The events depicted in this story are true. Only the name has been changed to define the champion.
Nine months after presciently conceiving her nickname, Ju-Yun "Birdie" Kim delivered. From the sands of Cherry Hills Country Club's seemingly impregnable 18th hole, Kim produced a bouncing, bunkered birdie - a miraculous shot and one of the greatest in golf history the moment it fell - to win the mother of all ladies' championships, the U.S. Women's Open. It's Kim's firstborn American victory, and oh, baby, is it a whopper.
A week that commenced with the most popular player in women's golf, Annika Sorenstam, already halfway home toward the Grand Slam ended with perhaps its most anonymous contestant on top of Cherry Hills. In truth, Annika had been upstaged long before Sunday afternoon. A gaggle of teenagers and college kids contending for the holiest of grails in women's golf made the week play more like a slumber party than major championship.
The sports world had conveniently used Annika's Slam quest to get another peek at 15-year-old phenom Michelle Wie, who didn't disappoint but did inspire a fresh layer of hyperbole. Opening with a 2-under-par 69, Wie worked her way into a tie for the lead through 54 holes and onto NBC analyst Johnny Miller's top five list of best swings in all of golf.
Wie has chosen to spend her middle and high school years testing herself against grown-ups instead of taking the critics' preferred path of "learning to win" by beating up on kids her own age. Her ultimate desire is to play against men in major championships. Sunday, Wie proved the plan isn't working by folding with a final round 82. Good players, especially grown men, just don't shoot 82 with a U.S. Open on the line. Instead, they shoot 81s and 84s like Retief Goosen and Jason Gore last week. Had Wie "learned to win" against her peers the way Rookie of the Year lock Paula Creamer did, maybe she would've matched Creamer's Sunday 79.

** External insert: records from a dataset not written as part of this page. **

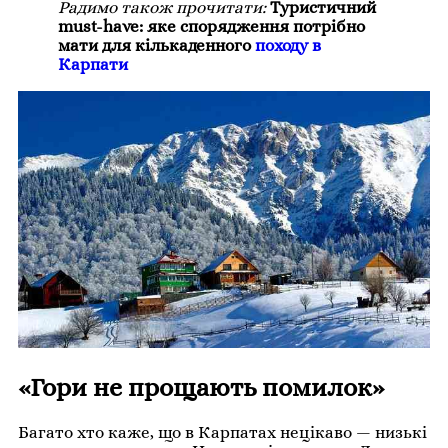
Радимо також прочитати:
Туристичний
must-have: яке спорядження потрібно
мати для кількаденного
походу в
Карпати
«Гори не прощають помилок»
Багато хто каже, що в Карпатах нецікаво — низькі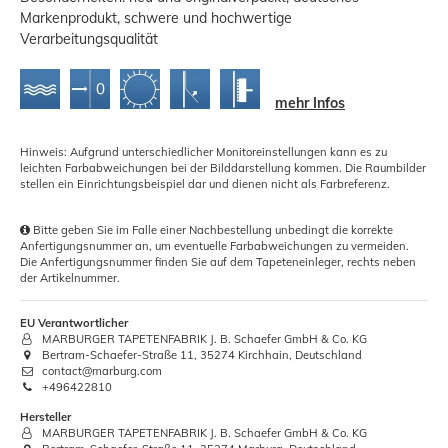
Markenprodukt, schwere und hochwertige
Verarbeitungsqualität
mehr Infos
Hinweis: Aufgrund unterschiedlicher Monitoreinstellungen kann es zu
leichten Farbabweichungen bei der Bilddarstellung kommen. Die Raumbilder
stellen ein Einrichtungsbeispiel dar und dienen nicht als Farbreferenz.
Bitte geben Sie im Falle einer Nachbestellung unbedingt die korrekte
Anfertigungsnummer an, um eventuelle Farbabweichungen zu vermeiden.
Die Anfertigungsnummer finden Sie auf dem Tapeteneinleger, rechts neben
der Artikelnummer.
EU Verantwortlicher
MARBURGER TAPETENFABRIK J. B. Schaefer GmbH & Co. KG
Bertram-Schaefer-Straße 11, 35274 Kirchhain, Deutschland
contact@marburg.com
+496422810
Hersteller
MARBURGER TAPETENFABRIK J. B. Schaefer GmbH & Co. KG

I say let her play against whomever she wants. Sure, she blew it Sunday while the nation's top-ranked female amateur, Morgan Pressel, hung in 'til the bitter end. But there's a big difference. Pressel, who's taken the conventional route of racking up junior titles, is merely an exceptionally talented young player with Hall of Fame potential. Wie, on the other hand, is from another world and could wind up in another Hall, as in the men's.
Annika, of course, is already in the LPGA Hall of Fame, but she was and is still is interested in transcending women's golf into the pantheon of sports immortals by achieving the Grand Slam. She was in good stead after an opening 71, but three straight bogeys Friday left Annika six shots back and in a major funk. Needing a weekend aggregate of 1-under 141, she instead signed for 73-77 and saw her Grand Slam aspirations fizzle into a pedestrian tie for 23rd. I suppose the fact that Annika left Denver with only two legs instead of three proves she's human after all.
As is so often the case in U.S. Opens, the final round was less about great shotmaking and way more about survival. Which helps explain how Lorena Ochoa came to the final hole at +3, needing a par four to get into a playoff but left having taken twice that many whacks. And why Natalie Gulbis with a birdie could've posted +4 but bogeyed instead for yet another near-miss. And why Brittany Lang, fresh off an NCAA team title with Duke last month, was such an interested spectator when Birdie's birdie fell at the last. Lang was the only player in the final 10 groups to match par, and her chances of at least earning the right to a Monday playoff looked good until Kim lived up to her name.
Pressel played beyond her years, too, though she's been doing that for nearly as long as she's had any years at all. You may recall four years ago she became the youngest to qualify for this championship. Pressel missed the cut then, but now at 17 and a grizzled veteran of three U.S. Opens, she finally proved she's capable of playing on the grandest stage of women's golf and whetted our appetite for the day she'll be out here full-time. And she should take home from Cherry Hills considerable comfort in knowing she didn't lose this U.S. Open nearly as much as Kim won it.
This was a weird event and one reflective of what happens when the USGA plays Marquis de Sade with a classic course. A half dozen of the best players in the women's game had so much to gain and in the end lost a commensurate amount. Annika's Grand Slam bid was left begging. Paula Creamer and Lorena Ochoa both missed opportunities to establish themselves as the best young player in the game. Michelle Wie surrendered 11 too many strokes Sunday and, thus, instant immortality as a 15-year-old major champion. Calendar girl Natalie Gulbis, now starring in her own eponymous reality show on The Golf Channel, could've ended any and all Anna Kourni-komparisons by winning her first LPGA title. Karen Stupples left some wondering which was the fluke: her eagle/double eagle start en route to victory in the final round of last year's British Open or the 78 she turned in Sunday playing with a share of the lead. Pressel could've upstaged Wie. Lang could've been the first amateur champion in nearly 40 years.
But somehow, the player with the least to lose gained the most. Birdie not only hadn't shown signs of being one of the best players on tour, she wasn't even the best player named Kim. She could've quietly shot 77 Sunday, picked up a top ten plus a nice check, and made a lot of people in the press tent happy by not requiring them to actually flip over to the modest half page she occupies in the LPGA media guide.
Instead, Birdie Kim now occupies a place in golf history more rarefied than Denver's mile high air. And that name, prophetically altered, now occupies space on the U.S. Women's Open trophy and may give new birth to the belief that what's in a name matters after all.